> _WHAT YOU WILL DO_: In your copy, leave out the pictures; write out all the data exactly.

> _EXERCISE INPUTS_:
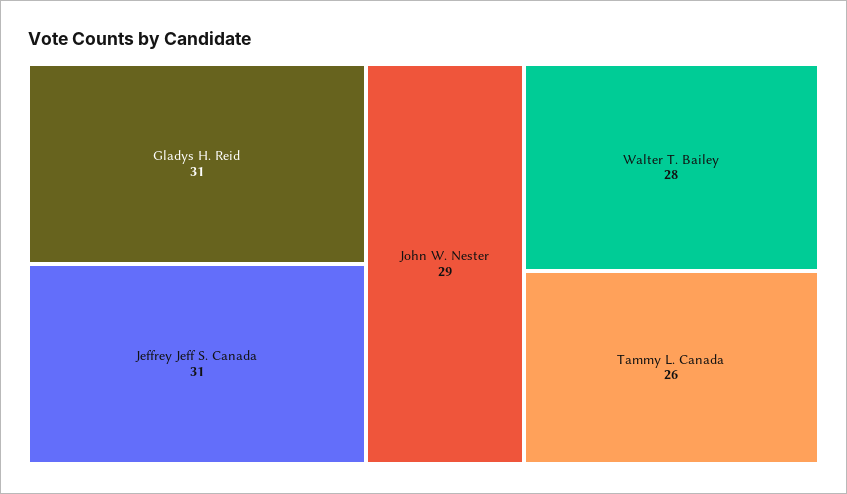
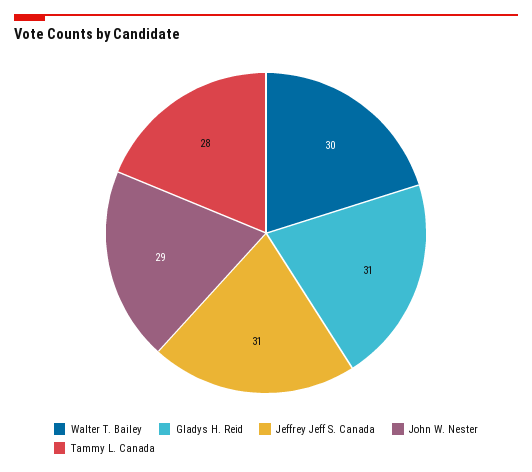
Walter T. Bailey: 28 -> 30
Tammy L. Canada: 26 -> 28

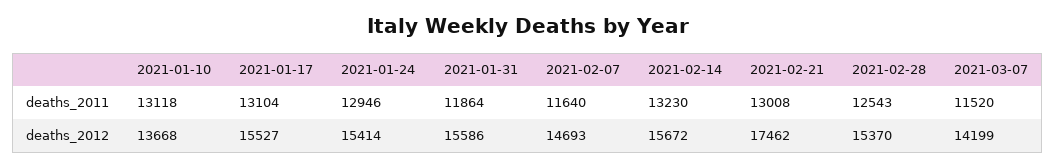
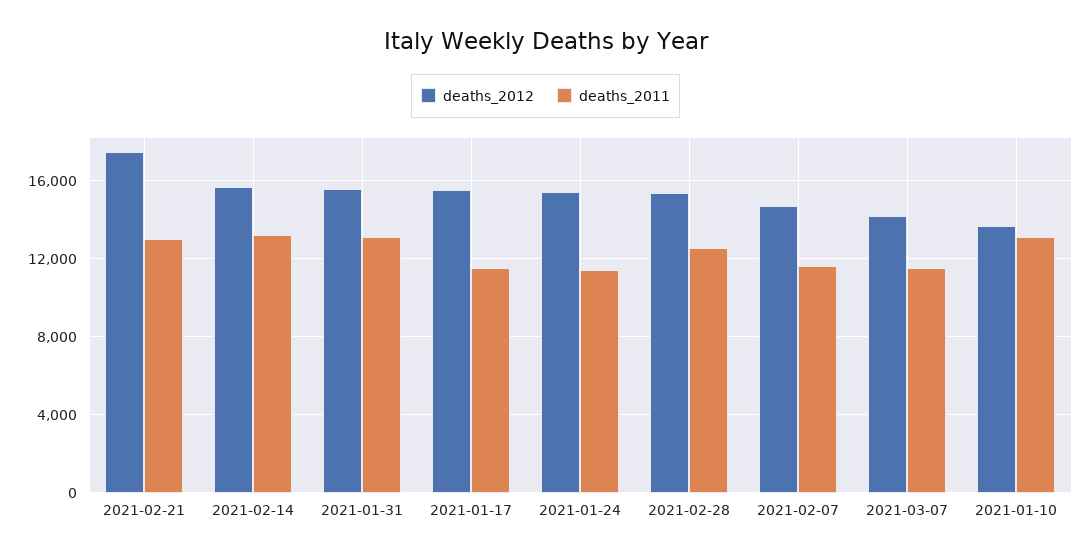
deaths_2011, 2021-01-17: 13104 -> 11500
deaths_2011, 2021-01-24: 12946 -> 11500
deaths_2011, 2021-01-31: 11864 -> 13000

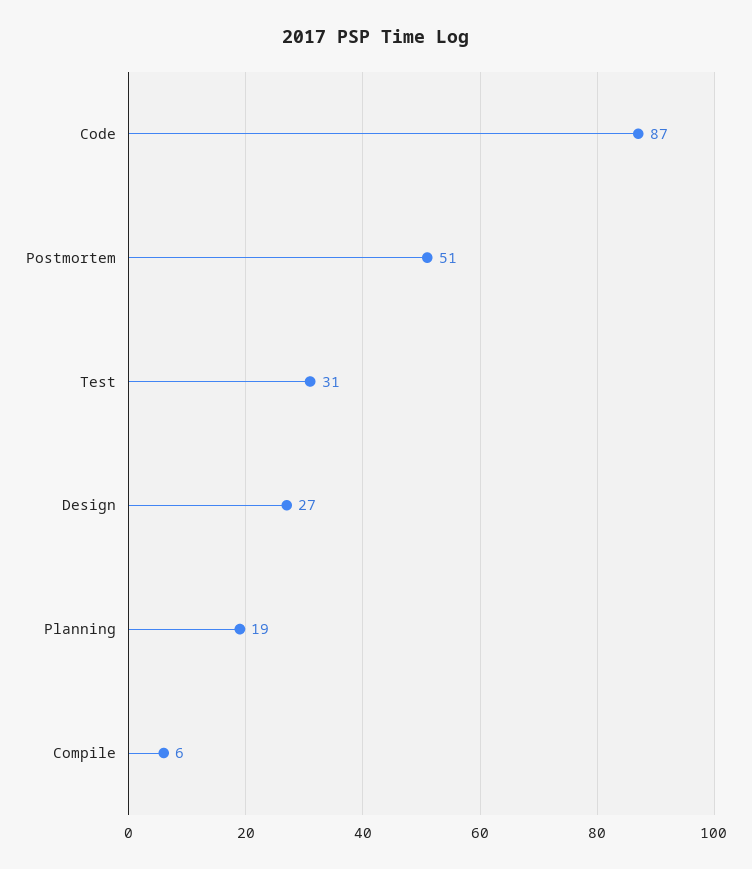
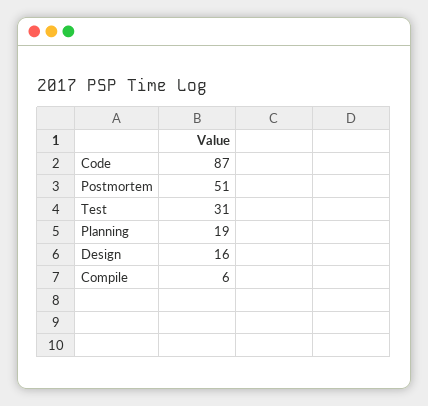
Design: 27 -> 16

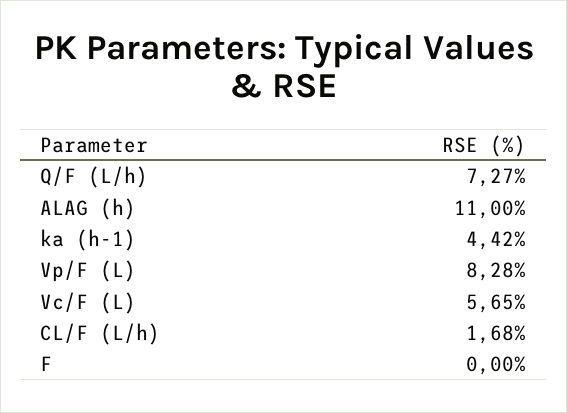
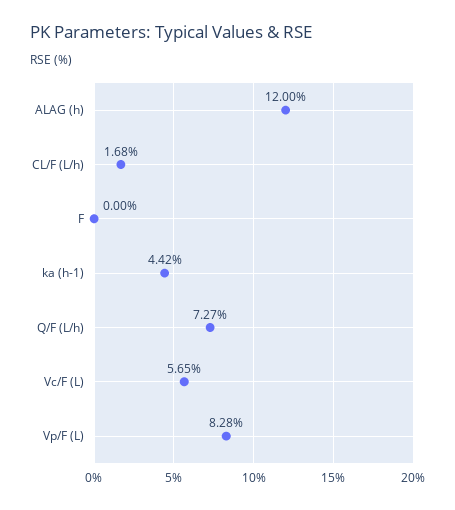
ALAG (h): 11 -> 12

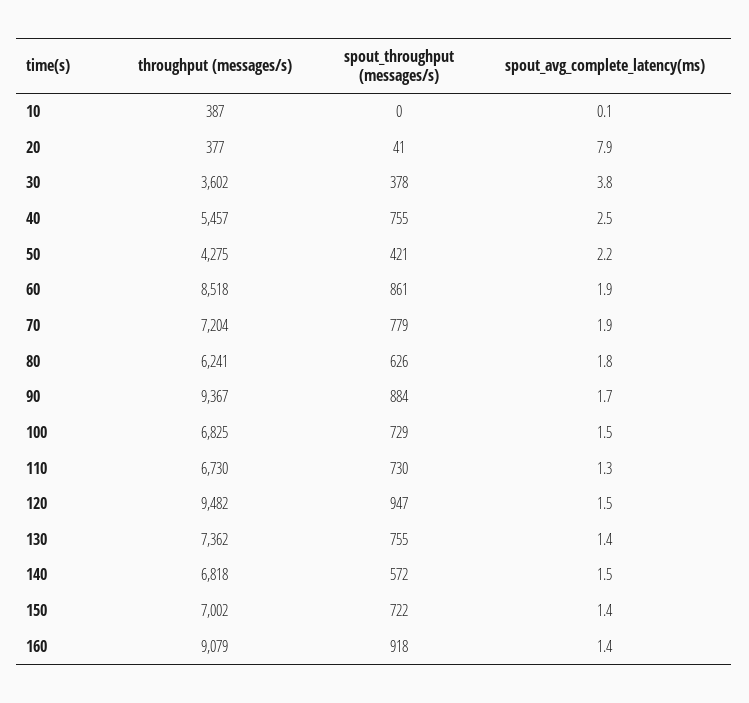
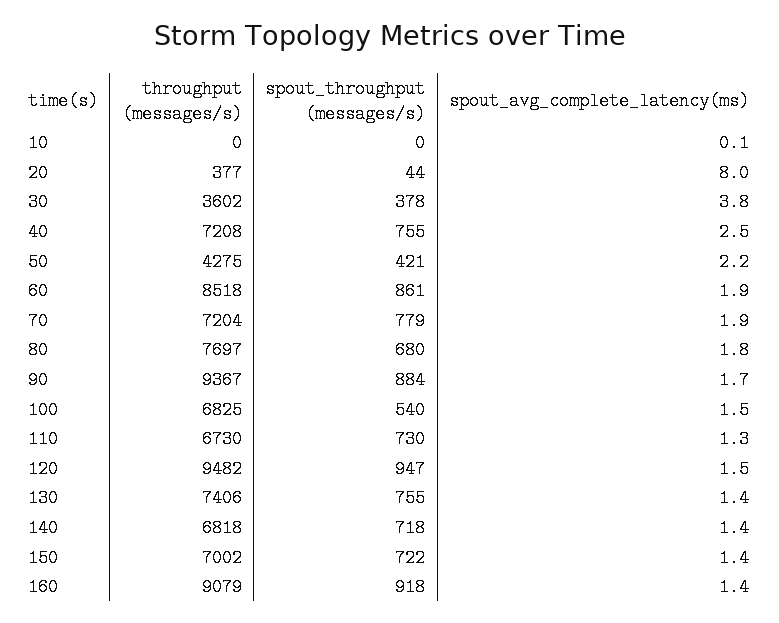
throughput (messages/s), 10: 387 -> 0
spout_throughput (messages/s), 20: 41 -> 44
spout_avg_complete_latency(ms), 20: 7.9 -> 8
throughput (messages/s), 40: 5457 -> 7208
throughput (messages/s), 80: 6241 -> 7697
spout_throughput (messages/s), 80: 626 -> 680
spout_throughput (messages/s), 100: 729 -> 540
throughput (messages/s), 130: 7362 -> 7406
spout_throughput (messages/s), 140: 572 -> 718
spout_avg_complete_latency(ms), 140: 1.5 -> 1.4

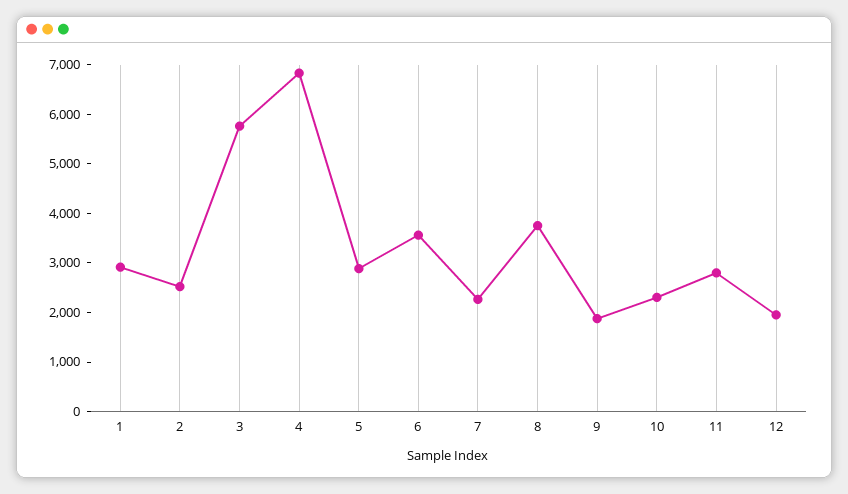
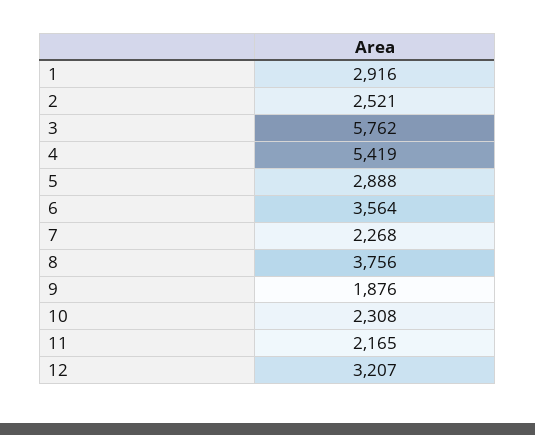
4: 6800 -> 5419
11: 2800 -> 2165
12: 2000 -> 3207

> _EXPECTED ANSWER_:
Walter T. Bailey: 28 -> 30
Tammy L. Canada: 26 -> 28

deaths_2011, 2021-01-17: 13104 -> 11500
deaths_2011, 2021-01-24: 12946 -> 11500
deaths_2011, 2021-01-31: 11864 -> 13000

Design: 27 -> 16

ALAG (h): 11 -> 12

throughput (messages/s), 10: 387 -> 0
spout_throughput (messages/s), 20: 41 -> 44
spout_avg_complete_latency(ms), 20: 7.9 -> 8
throughput (messages/s), 40: 5457 -> 7208
throughput (messages/s), 80: 6241 -> 7697
spout_throughput (messages/s), 80: 626 -> 680
spout_throughput (messages/s), 100: 729 -> 540
throughput (messages/s), 130: 7362 -> 7406
spout_throughput (messages/s), 140: 572 -> 718
spout_avg_complete_latency(ms), 140: 1.5 -> 1.4

4: 6800 -> 5419
11: 2800 -> 2165
12: 2000 -> 3207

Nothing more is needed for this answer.